WHAT THE EXERCISE ASKS => Across the records below, how many lines include the string "Incoterm"? State the number and nothing more.

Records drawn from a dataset
/---

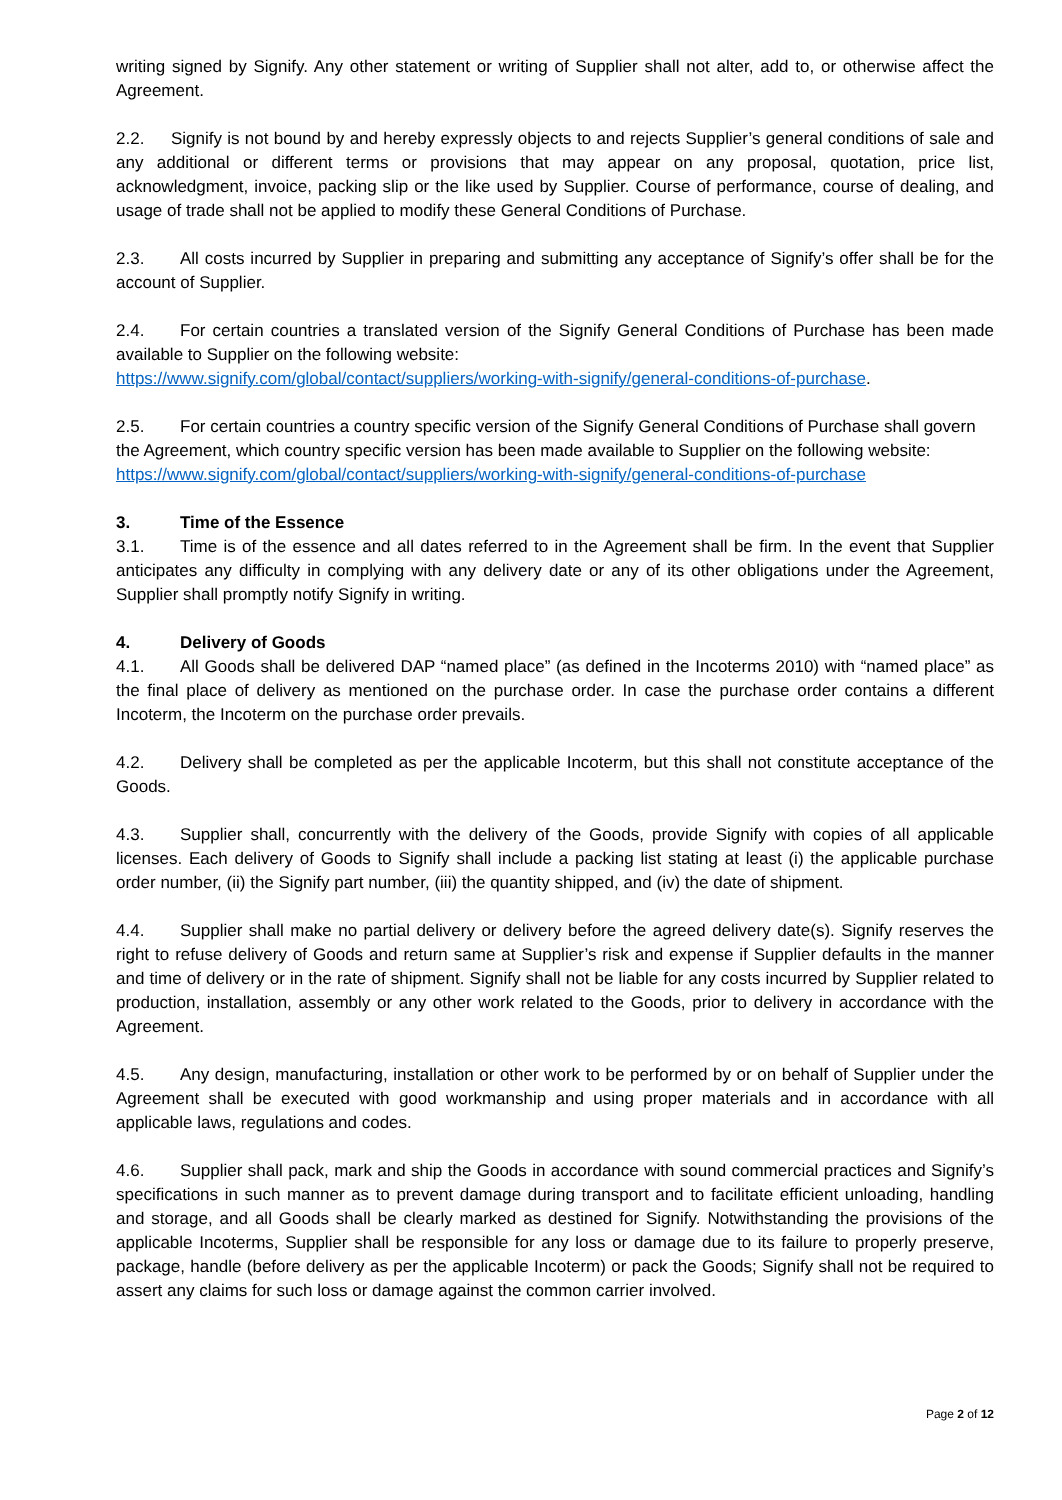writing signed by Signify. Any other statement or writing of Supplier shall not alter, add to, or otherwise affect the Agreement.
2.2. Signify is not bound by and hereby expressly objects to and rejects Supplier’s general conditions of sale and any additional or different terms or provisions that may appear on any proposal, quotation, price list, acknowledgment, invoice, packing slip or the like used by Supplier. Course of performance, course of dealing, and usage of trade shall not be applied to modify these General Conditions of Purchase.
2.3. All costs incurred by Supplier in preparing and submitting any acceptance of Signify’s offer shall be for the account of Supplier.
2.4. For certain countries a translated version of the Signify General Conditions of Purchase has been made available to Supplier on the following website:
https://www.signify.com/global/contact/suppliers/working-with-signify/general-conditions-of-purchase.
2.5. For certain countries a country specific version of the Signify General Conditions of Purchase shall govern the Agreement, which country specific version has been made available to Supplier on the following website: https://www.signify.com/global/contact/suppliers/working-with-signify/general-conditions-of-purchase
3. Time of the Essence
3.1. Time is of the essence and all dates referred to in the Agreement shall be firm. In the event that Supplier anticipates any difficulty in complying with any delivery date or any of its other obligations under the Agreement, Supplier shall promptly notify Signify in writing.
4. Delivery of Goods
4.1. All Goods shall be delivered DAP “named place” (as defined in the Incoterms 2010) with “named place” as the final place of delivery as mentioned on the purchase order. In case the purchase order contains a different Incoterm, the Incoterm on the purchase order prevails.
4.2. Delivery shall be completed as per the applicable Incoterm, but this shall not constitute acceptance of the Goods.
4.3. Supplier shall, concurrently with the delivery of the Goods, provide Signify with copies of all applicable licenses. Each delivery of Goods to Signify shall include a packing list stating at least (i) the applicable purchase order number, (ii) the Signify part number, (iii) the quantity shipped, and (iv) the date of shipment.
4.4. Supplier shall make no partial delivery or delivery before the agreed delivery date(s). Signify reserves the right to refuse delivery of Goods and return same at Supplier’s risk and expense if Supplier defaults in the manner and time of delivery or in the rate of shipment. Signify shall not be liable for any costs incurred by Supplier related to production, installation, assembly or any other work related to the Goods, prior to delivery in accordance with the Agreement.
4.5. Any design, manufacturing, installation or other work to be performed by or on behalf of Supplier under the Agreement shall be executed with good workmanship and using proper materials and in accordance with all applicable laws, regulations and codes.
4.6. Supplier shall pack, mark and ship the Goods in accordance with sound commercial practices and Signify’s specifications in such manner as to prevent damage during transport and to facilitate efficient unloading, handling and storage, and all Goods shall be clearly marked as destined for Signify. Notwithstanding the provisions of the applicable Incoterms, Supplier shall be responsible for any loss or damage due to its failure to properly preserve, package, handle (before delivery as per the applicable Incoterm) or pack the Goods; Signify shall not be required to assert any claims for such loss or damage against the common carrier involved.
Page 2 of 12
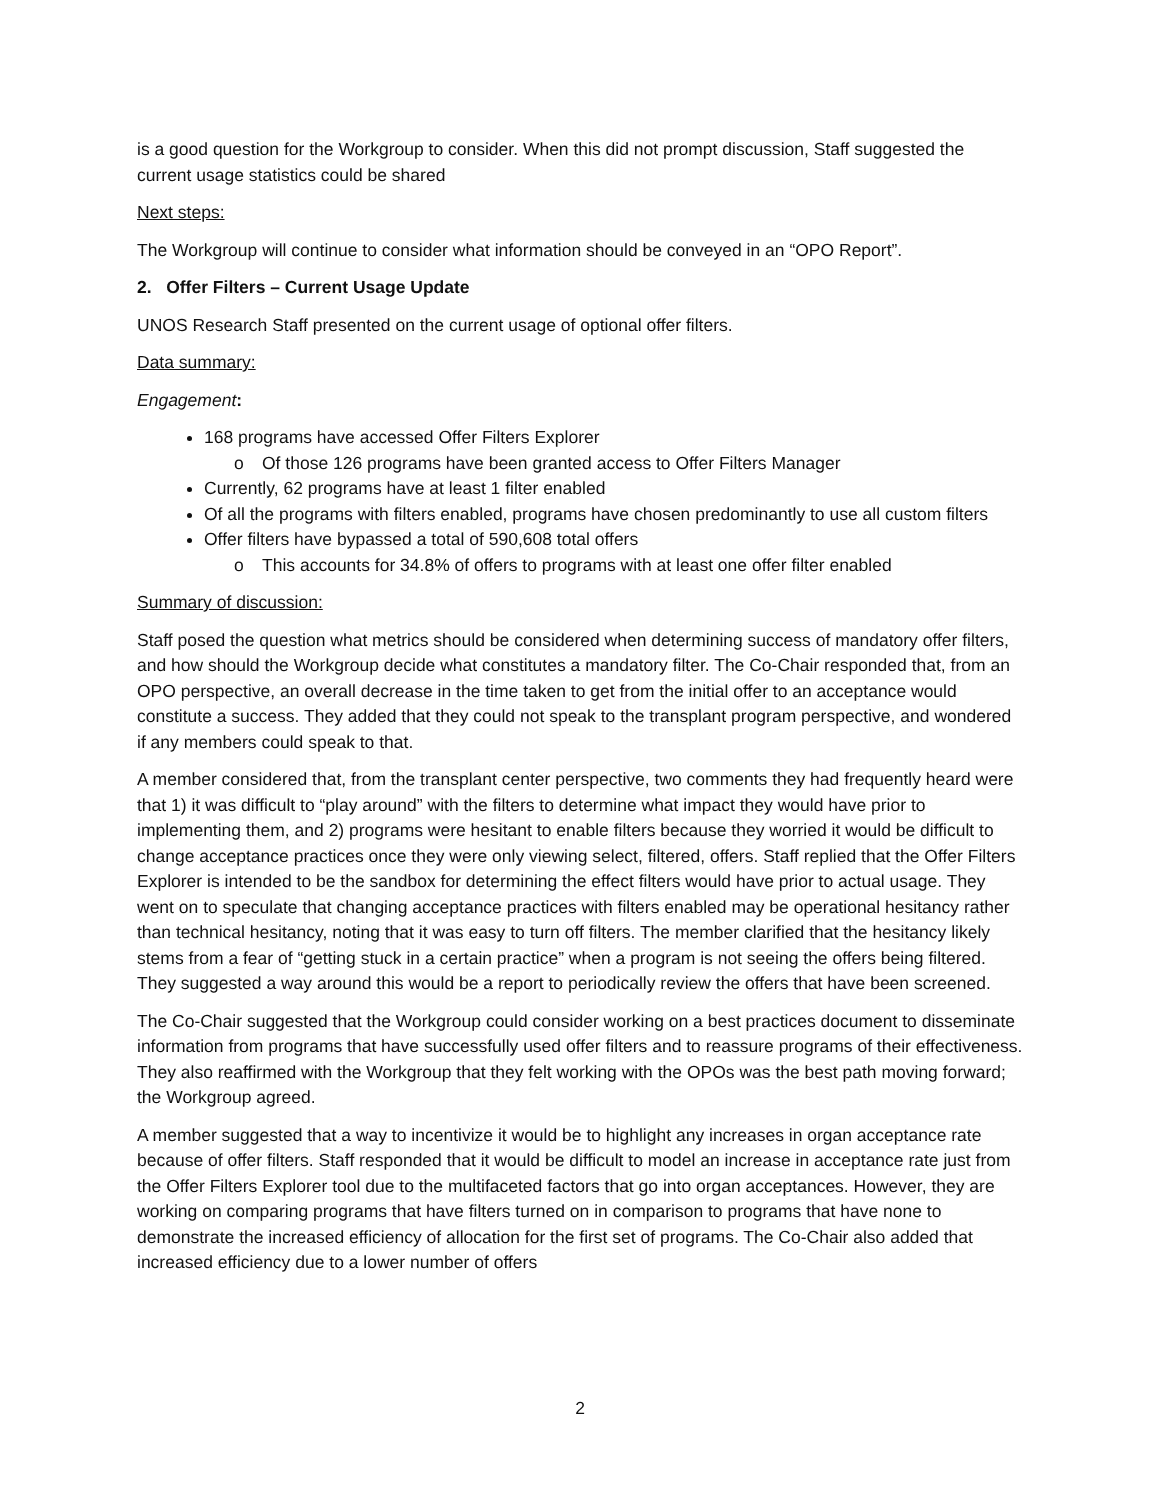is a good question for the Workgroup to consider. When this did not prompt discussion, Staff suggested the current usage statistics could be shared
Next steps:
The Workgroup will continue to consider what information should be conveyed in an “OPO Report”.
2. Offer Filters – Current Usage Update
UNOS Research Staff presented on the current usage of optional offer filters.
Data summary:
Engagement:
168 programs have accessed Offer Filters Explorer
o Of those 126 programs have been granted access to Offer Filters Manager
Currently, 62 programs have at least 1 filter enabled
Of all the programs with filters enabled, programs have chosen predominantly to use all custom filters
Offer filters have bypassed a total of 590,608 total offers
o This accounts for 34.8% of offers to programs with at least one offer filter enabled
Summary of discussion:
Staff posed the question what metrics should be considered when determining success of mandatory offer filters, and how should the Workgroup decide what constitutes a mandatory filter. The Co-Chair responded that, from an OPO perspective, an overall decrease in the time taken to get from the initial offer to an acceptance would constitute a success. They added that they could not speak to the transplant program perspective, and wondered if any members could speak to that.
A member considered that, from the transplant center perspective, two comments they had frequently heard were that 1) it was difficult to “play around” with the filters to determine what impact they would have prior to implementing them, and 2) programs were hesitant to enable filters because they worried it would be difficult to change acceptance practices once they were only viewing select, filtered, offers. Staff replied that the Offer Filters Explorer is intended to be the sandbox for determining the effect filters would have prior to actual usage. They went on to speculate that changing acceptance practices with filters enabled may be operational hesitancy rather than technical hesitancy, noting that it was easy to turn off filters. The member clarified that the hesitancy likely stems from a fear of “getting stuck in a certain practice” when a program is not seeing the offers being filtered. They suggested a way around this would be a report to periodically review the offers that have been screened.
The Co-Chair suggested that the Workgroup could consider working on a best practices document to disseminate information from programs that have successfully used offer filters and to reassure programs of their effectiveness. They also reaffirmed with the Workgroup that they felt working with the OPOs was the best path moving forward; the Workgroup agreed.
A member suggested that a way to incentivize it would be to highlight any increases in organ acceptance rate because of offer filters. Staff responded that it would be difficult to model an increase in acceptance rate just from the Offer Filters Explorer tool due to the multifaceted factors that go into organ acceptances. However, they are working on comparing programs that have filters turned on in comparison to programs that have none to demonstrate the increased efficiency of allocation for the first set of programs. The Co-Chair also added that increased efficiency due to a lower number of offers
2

\---

EXERCISE SOLUTION => 3